5. Osismos, etc., the coast tribes as far as Flanders. The name Lexovii remains in Lisieux; Namnetes in Nantes; Diablintres in Fablins.

10. injuriæ retentorum equitum, the wrong done by detaining the knights (§ 72, 3, a; G. 667, R2). — rebellio, renewal of hostilities (not rebellion). -ne... arbitrarentur: a new rising was threatened by the Belgians, while the maritime tribes, it is said, were already fearful of an attempt upon Britain. (Observe that this clause is under the same construction as the nominatives injuriæ, defectio, etc.)

2. excitari: the present infin. here corresponds to the imperfect of description, excitabantur: while odisse answers to oderunt taken as a present, all men naturally hate.

11. mandat adeat, gives it in charge (manu dare) to advance upon (§ 70, 3, f, R; G. 547, R2).

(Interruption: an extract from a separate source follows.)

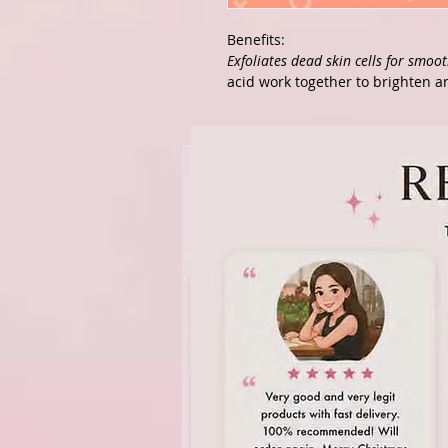
Benefits:
Exfoliates dead skin cells for smoot
acid work together to brighten a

59. arcessiti [esse] dicebantur, were reported to have been summoned.

2. Aquitaniam, in S. W. Gaul (see i. 15). The people were of different race and language from the other Gauls, and took little interest in their affairs, not even joining in the great revolt of Book vii. But Cæsar may not have known this (Moberly).

3. Unellos, etc., in Normandy.

4. Decimum Brutum, afterwards one of the conspirators against Cæsar, under the more celebrated Marcus Brutus. — Pictonibus, Santonis, south of the Loire (Poitou and Saintonge).



12. ejus modi . . . ut, of such sort that. — cum . . . incitavisset = = at high tide. —æstus, tide: properly the surging movement of boiling water; hence applied both to extreme heat and to ocean-tides. — bis, apparently an error of most Mss. Some editors read xxiv. instead of xii.; others refer it to the general ignorance or carelessness of ancient writers. minuente, at the ebb: intransitive, as if from the passive form used as a reflexive.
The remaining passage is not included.